LeBlanc described Uber as an early investor in Texas cross-border logistics situated on each side of Laredo, and mentioned the areas at the moment are in full use. “We even have about 1.5 million sq. ft of warehouse area spanning 10 places in Mexico, together with Monterrey and Mexico Metropolis. We’re not an asset-based supplier, however as we proceed to see heightened demand, we’re exploring methods to offer our prospects with the instruments they should broaden,” LeBlanc mentioned.
Latest Biden Administration will increase in tariffs on Chinese language exports are additional fueling the commerce flows, however consultants say the phenomenon is not going to finally be short-term pushed.
Hamish Woodrow, head of strategic analytics for Motive, says Mexico might be the highest importer to the U.S. till at the very least 2030, and demand for AI, a key expertise rivalry with China carefully linked to nationwide safety considerations, might gasoline this additional.
“There can be a necessity for extra factories to provide computer-related equipment and components and we might see the event of extra manufacturing and meeting crops in Mexico,” mentioned Woodrow. “With Mexico’s strategic place and shut proximity to the U.S., we are able to think about continued development on this sector and Mexico imports general as Mexico expands its position in making and sending these merchandise to the U.S. All of this might hold Mexico because the No. 1 importer to the U.S. till the tip of the last decade.”
For U.S. exporters, Mexico’s commerce liberalization efforts imply that the Mexican market is likely one of the most open and aggressive on this planet.
“We’re seeing this pattern within the de minimis parcels as nicely,” mentioned Christine McDaniel, senior analysis fellow on the Mercatus Middle at George Mason College, referring to a commerce follow that has attracted current scrutiny from the Biden administration in relation to alleged “abuse” by Asian-based on-line retailers Temu and Shein. “Customers will naturally search for the bottom costs. Commerce is like water, it flows. If you happen to take a step again, commerce is diverting due to comparative benefit. Tariffs just like the 301 and different restrictions are possible driving China to get to the U.S. market via different means. U.S. client demand is there. They’ll discover a approach to meet it like utilizing Mexico as a platform.”

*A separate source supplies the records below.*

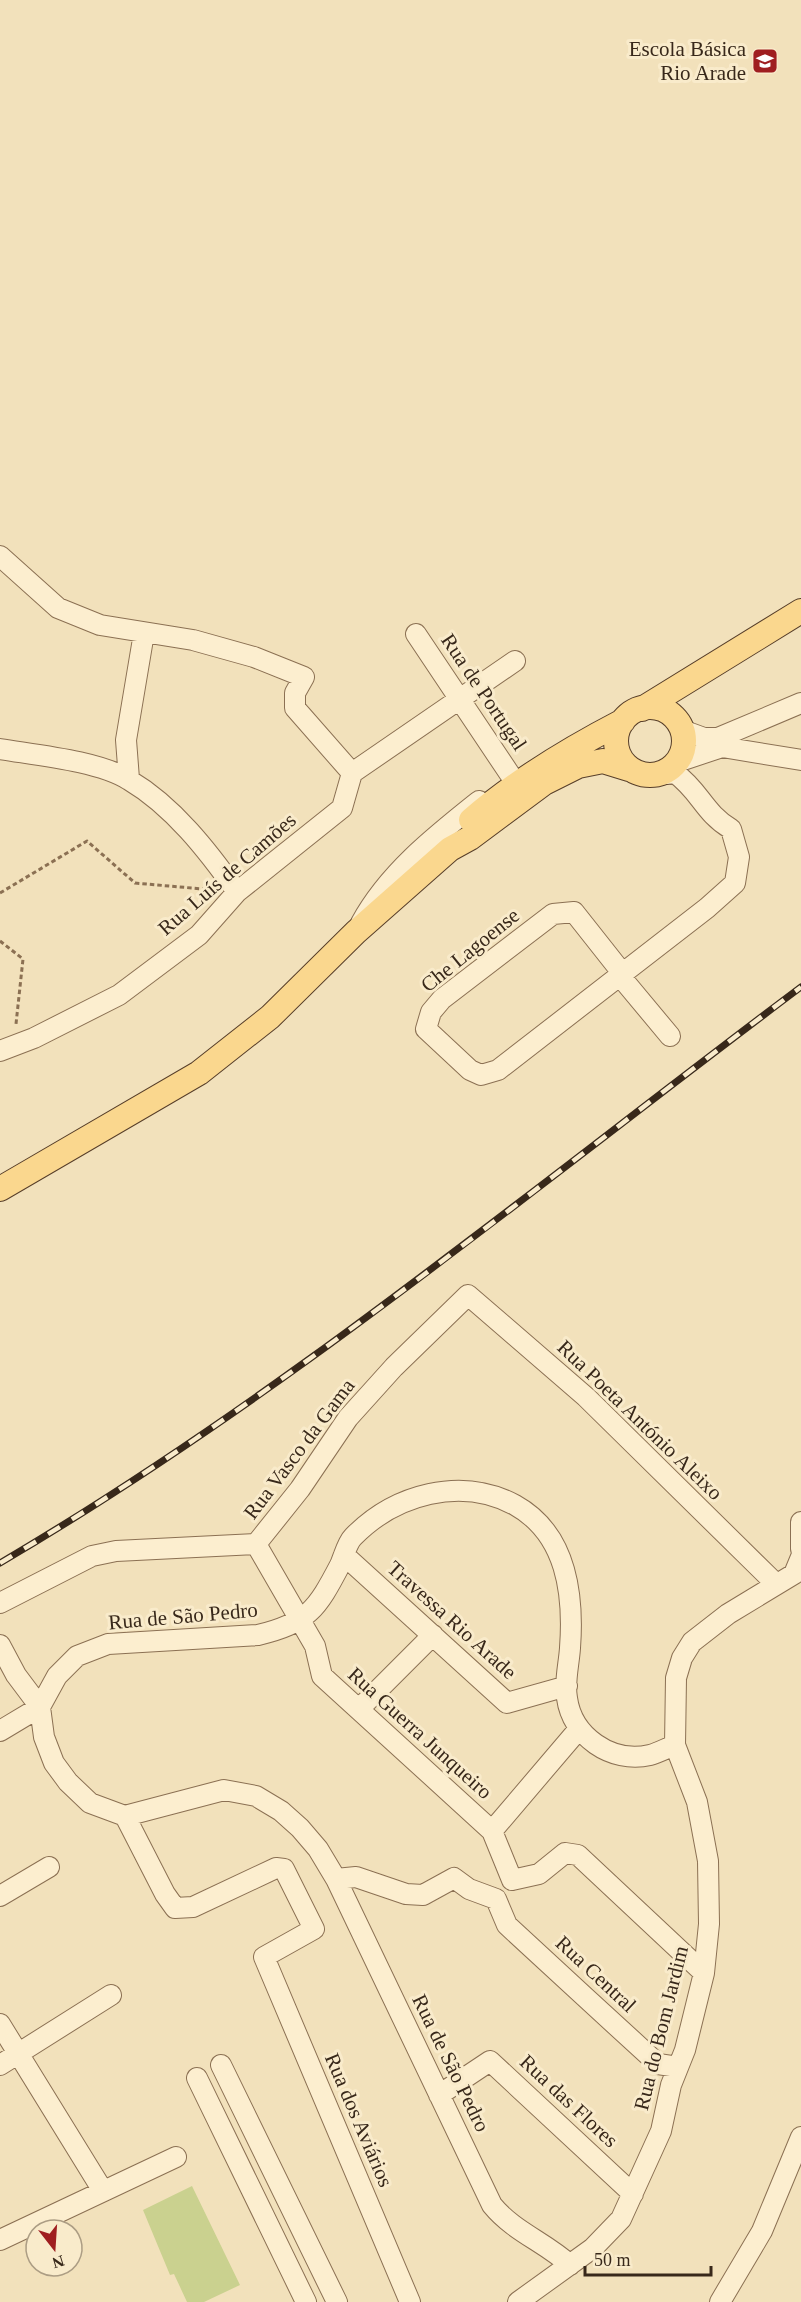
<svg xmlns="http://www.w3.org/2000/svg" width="801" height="2302" viewBox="0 0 801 2302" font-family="Georgia,serif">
<rect width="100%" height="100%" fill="#f2e1bb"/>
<path fill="#cad18f" d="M192,2186L240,2285L204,2302H187L174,2274L170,2275L143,2210Z"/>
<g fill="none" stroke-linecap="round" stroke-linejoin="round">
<defs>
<path id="minor" d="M0,556L58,608L100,625L193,640L254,657L304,677L295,693V708L352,773
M416,634L511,776
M682,730L704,738H718L801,703
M0,749C36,755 99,761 129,780C173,806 208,851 237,892
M677,762L722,747L801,760
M129,779L126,740L144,633
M361,923C388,873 435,836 479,801
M623,974L574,912L553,914L442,999L431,1012L426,1029L470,1070L481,1075L498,1070L707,908L735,883L739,857L731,829C704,813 700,791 675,773L657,775
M620,976L670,1036
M0,1051L34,1038L119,995L199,935L237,892L342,808L352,773L515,661
M801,1522V1549
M256,1544L315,1646L322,1676L492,1831L512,1880
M344,1555L507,1703L567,1686
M0,1603L92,1556L116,1551L256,1544L300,1489L348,1418L394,1367L468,1295L586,1397L775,1583
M0,1645L16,1675L40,1707L0,1731
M359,1709L433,1635
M125,1816L165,1894L175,1908L193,1907L276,1868L284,1869L314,1929L264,1957L410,2302
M492,1831L578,1730
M336,1879L356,1877L406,1894L423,1895L454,1878L469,1889L496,1899
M512,1880L539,1874L565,1853L578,1855L704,1973
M0,1896L49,1867
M496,1899L507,1925L585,1997L658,2064L678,2067
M0,2024L103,2191
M0,2065L111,1995
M221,2065L337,2302
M197,2078L306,2302
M439,2095L490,2061L633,2194
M0,2240L176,2157
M570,2265C545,2242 514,2232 492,2205L336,1879L318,1849L300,1828L281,1811L256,1796L224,1790L125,1816L90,1803L68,1782L54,1763L44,1737L40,1707L57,1676L77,1656L108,1644L258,1635C308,1623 317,1609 340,1565C344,1556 347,1543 353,1537C395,1494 461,1476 515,1505C567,1534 574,1594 570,1648C569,1664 564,1683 567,1698C572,1736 611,1764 650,1755C658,1753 667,1748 675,1745
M518,2302L593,2248L621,2219L661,2131L671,2085L685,2050L704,1973L709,1924L708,1861L697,1802L675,1745L676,1678L682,1658L692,1642L728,1614L794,1574L801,1557
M720,2302L762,2231L801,2137"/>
<path id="major" d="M616 741a34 34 0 1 1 68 0a34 34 0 1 1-68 0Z
M642,709L801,611
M471,820C517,780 569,749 623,721
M0,1189L199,1073L270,1017L356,932L450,849L470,838L544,783L578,766L603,761L629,769"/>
</defs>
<use href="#minor" stroke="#8b7053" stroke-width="22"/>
<use href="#major" stroke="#573e29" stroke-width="26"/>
<path stroke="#8b7053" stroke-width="3" stroke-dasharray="4.5 3" stroke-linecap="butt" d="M0,893L87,841L135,883L214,890
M0,941L23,959L16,1024"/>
<use href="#minor" stroke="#fceecf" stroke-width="20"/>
<use href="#major" stroke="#fad78e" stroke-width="24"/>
<defs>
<path id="rail" d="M0,1563C284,1396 538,1184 801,987"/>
</defs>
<use href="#rail" stroke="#38281a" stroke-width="7"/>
<use href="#rail" stroke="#f9ebcb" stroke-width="4.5" stroke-dasharray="14" stroke-linecap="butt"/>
</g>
<defs>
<symbol id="school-square" viewBox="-11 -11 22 22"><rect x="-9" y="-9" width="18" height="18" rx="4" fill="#9f1e20" stroke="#f9ebcb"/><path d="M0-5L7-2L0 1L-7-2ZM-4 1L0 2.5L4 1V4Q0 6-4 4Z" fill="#fff"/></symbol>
</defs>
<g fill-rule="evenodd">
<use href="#school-square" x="750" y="46" width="30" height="30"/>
</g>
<g text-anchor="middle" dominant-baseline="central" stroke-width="6" stroke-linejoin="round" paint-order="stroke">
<g font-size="21" fill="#38281a" stroke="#f9ebcb" text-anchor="end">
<text x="746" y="49">Escola Básica<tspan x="746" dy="24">Rio Arade</tspan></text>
</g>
<g font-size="21" fill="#38281a" stroke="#f9ebcb">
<text transform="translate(484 692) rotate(56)">Rua de Portugal</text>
<text transform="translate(227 874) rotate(-41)">Rua Luís de Camões</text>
<text transform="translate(470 950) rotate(-39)">Che Lagoense</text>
<text transform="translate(640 1420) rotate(44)">Rua Poeta António Aleixo</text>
<text transform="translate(299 1449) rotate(-53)">Rua Vasco da Gama</text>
<text transform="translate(183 1616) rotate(-5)">Rua de São Pedro</text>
<text transform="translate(452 1620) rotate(42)">Travessa Rio Arade</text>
<text transform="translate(420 1733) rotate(42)">Rua Guerra Junqueiro</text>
<text transform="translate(596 1974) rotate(43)">Rua Central</text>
<text transform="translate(661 2028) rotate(-76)">Rua do Bom Jardim</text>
<text transform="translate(451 2063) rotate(64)">Rua de São Pedro</text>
<text transform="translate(569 2101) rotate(43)">Rua das Flores</text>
<text transform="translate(359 2120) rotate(67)">Rua dos Aviários</text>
</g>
</g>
<g transform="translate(54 2248) rotate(163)"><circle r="28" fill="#f9ebcb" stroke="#ac9d84" stroke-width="1.5"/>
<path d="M0-4.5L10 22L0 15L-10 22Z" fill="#9f1e20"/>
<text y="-9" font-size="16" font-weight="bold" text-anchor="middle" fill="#38281a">N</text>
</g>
<path d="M585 2266v9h126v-9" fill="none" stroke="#38281a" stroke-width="3"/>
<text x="594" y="2266" font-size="18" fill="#38281a" stroke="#f9ebcb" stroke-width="4.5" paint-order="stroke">50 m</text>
</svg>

Pretty tells CNBC it is solely predictable when tariffs as much as 25% or extra are levied on a rustic that their producers are going to seek out methods to keep away from these tariffs.
“That is what we’re seeing,” Pretty mentioned. “So is it a again door? In a way it’s. Is it violating any agreements? Virtually certainly not. In truth, going approach again to the unique impetus for NAFTA, which got here from Mexico — Mexico got here to the Individuals as a result of they wished overseas direct funding into Mexico.”